The government could soon clip the wings of independent directors. The ministry of corporate affairs is looking at limiting the number of company boards on which an independent director could be appointed to six from the present 15.
This is to ensure that independent directors are able to devote more time to each company on whose board he is appointed.
“The issue is being currently looked into, it could be six though it is not sacrosanct and could vary but it would be around that,” a senior official at the ministry said.
Though independent directors are not involved in the day-to-day activities of companies and their role is to ensure fair play and transparency, the Satyam debacle revealed that on the ground they are not “truly independent.” In the Satyam case, disgraced founder chairman B Ramalinga Raju admitted that the records of the firms had been doctored for several years — which should have been detected by an independent director.
Under Clause 49 of the Listing Agreement, a listed firm must have a board with at least 50 per cent independent directors, or non-executive directors in case the chairman is an executive.

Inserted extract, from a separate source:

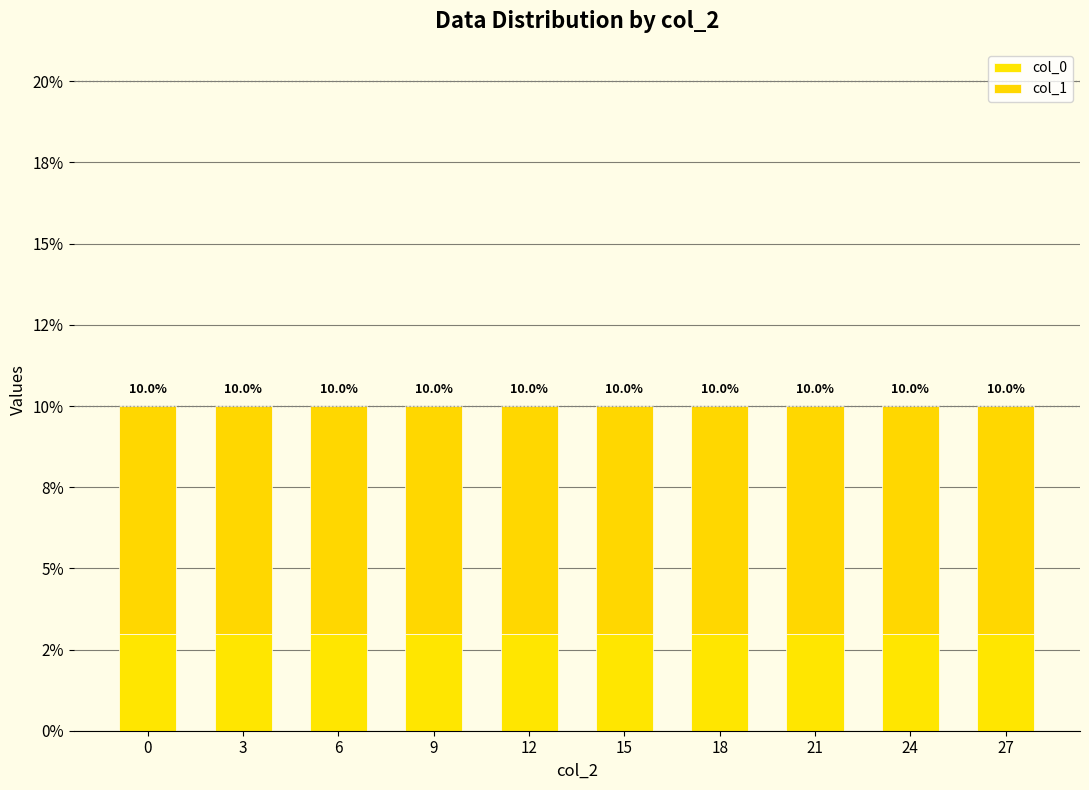

Between 24 and 3, which is larger?

24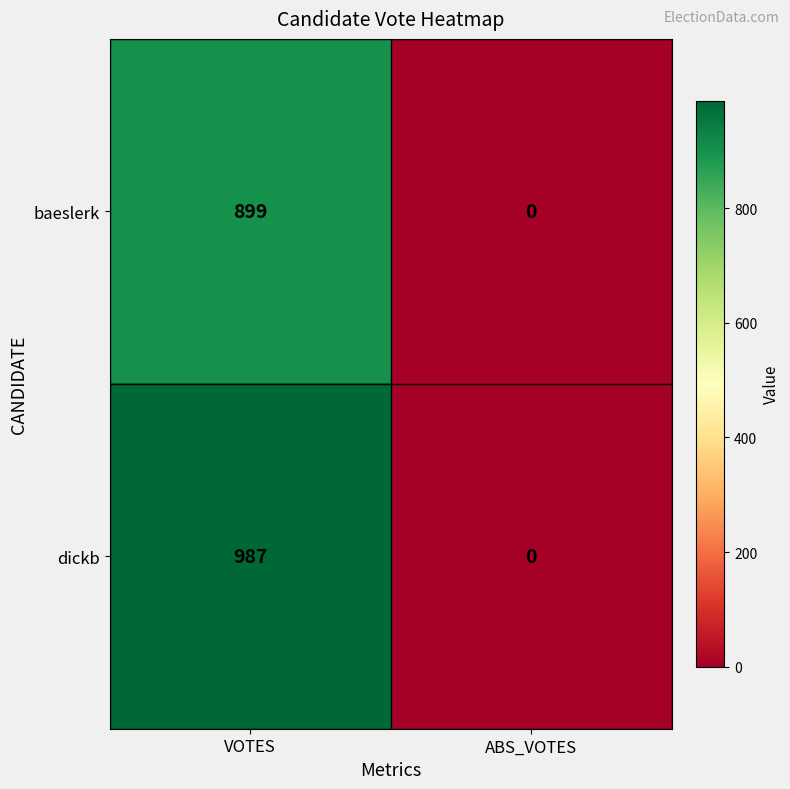

Count the number of data series in this chart.

2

In case the chairman is non-executive, the rules specify that at least one-third of the board should comprise independent directors.
Corporate affairs minister Salman Khurshid has told Hindustan Times that the government would provide protection to independent directors and they would be held responsible only if there was discrepancy within their ambit. “Outside that they would not be responsible and would not be held accountable,” Khurshid said.
He did add that there was a need to restrict the number of company boards on which a single independent director could preside.
Since the Satyam episode in January, over 400 independent directors from various companies have resigned.
The Companies Bill, which has been referred to the Standing Committee, would also clearly outline protection clauses for independent directors. The bill is set to remove all ambiguities pertaining to the roles and responsibilities of independent directors, while spelling out what is expected of them.
Independent directors would not be held responsible for any discrepancy that is detected outside this clear ambit.